We have an important update for you today: The US SIF Report on “US Sustainable, Responsible and Impact Investing Trends, 2016,” was released this week.

The top line for you today: In the U.S.A., sustainable, responsible and impact (SRI) investing continues to expand — at a rapid and encouraging pace.

As we read the results of 2016 survey report, we kept thinking about the past 30 or so years of what we first knew as “socially responsible,” “faith-based,” “ethical” (and so on) approaches to investing, and that more recently we declared to be sustainable & responsible investing (SRI). And even more recently, adding “Impact Investing”).

At various times over the years we tried to visualize “how” the future would be in practical terms when many more mainstream investors embraced SRI / ESG approaches in their stock analysis and portfolio decision-making.

We’re happy to report that great progress continues to be made. It may at times have seemed to be slow progress for some of our SRI colleagues, especially the hardy pioneers at Domini, Trillium, Calvert, Zevin, Walden, Christian Brothers/CBIS, As You Sow, Neuberger Berman, and other institutions.  But looking over the past three decades, always, in both “up and down” markets, and especially after the 2008 market crash — sustainable, responsible and impact investment gained ground!

And so, we in the U.S. SRI community anxiously look forward to the every-other-year survey of U.S.A. asset owners and managers to measure the breadth and depth of the pool of assets that are managed following ESG methods, SRI approaches, etc.

Here are the key takeaways for you in the just-released survey by the U.S. Forum for Sustainable & Responsible Investment (US SIF), the trade association of the SRI community that has tracked SRI in its survey efforts since 1995-1996, and the US SIF Foundation.

2016 Survey Highlights:

• At the start of 2016, ESG (“environmental/social/governance”) factors were being considered for US$8.72 trillion of professionally-managed assets in the United States of America.

• SRI Market size: that is 20 percent / or $1-in-$5 of all Assets Under Management (AUM) / for all US-domiciled assets under professional management (that is almost $9 Trillion of the total AUM of $40.3 trillion).

• This is a gain of 33% over the total number ($6.572 trillion in AUM) in the previous US SIF survey results at the start of 2014.

• Surveyed for the 2016 report: a total of 447 institutional investors, 300 money (asset) managers, and 1,043 community investment institutions. This can be described as a diverse group of investors seeking to achieve positive impacts through corporate engagement -or- investing with an emphasis on community, sustainability or advancement of women.

Drivers: Client demand is a major driver – the U.S. asset owners hiring asset (money) management firms are increasingly focused on ESG factors for their investments — as responsible fiduciaries.

ESG Criteria: Survey respondents in the investment community had 32 criteria to select from in the survey, including E-S-G and product related activities (ESG funds); they could add ESG criteria used as well.
——
• Exercise instructions: In the passage on the 2016 US SIF trends report, list every institution named as one of the hardy pioneers among the SRI colleagues.

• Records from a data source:
——
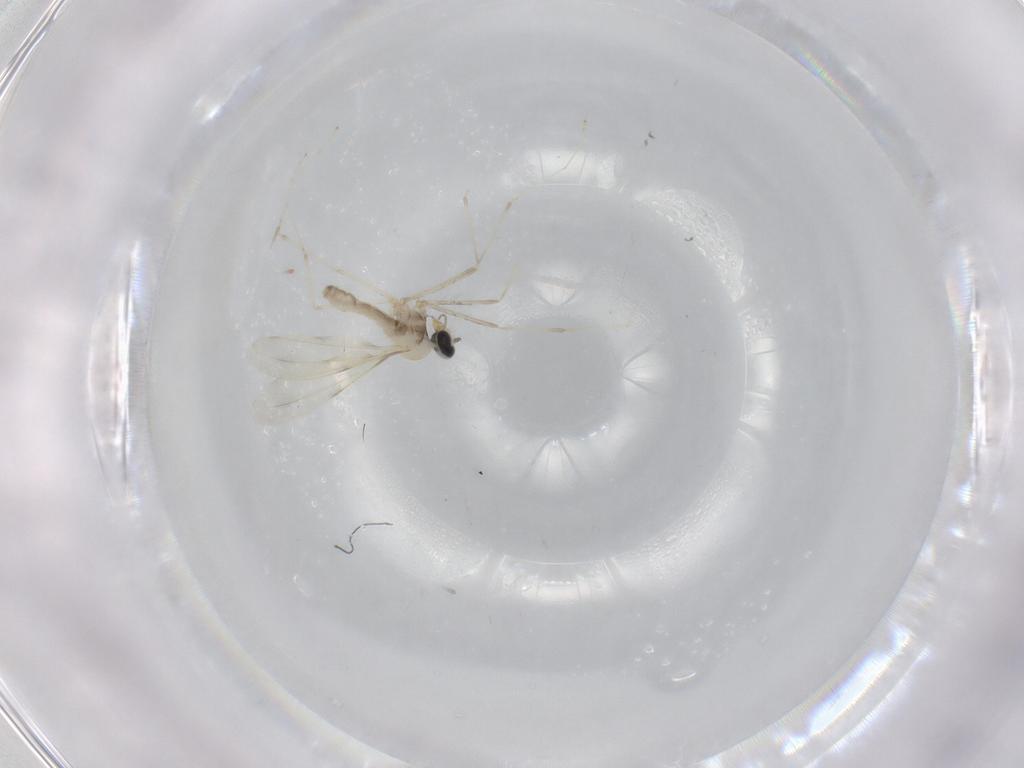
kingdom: Animalia
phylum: Arthropoda
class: Insecta
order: Diptera
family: Cecidomyiidae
——
• Task output:
- Domini
- Trillium
- Calvert
- Zevin
- Walden
- Christian Brothers/CBIS
- As You Sow
- Neuberger Berman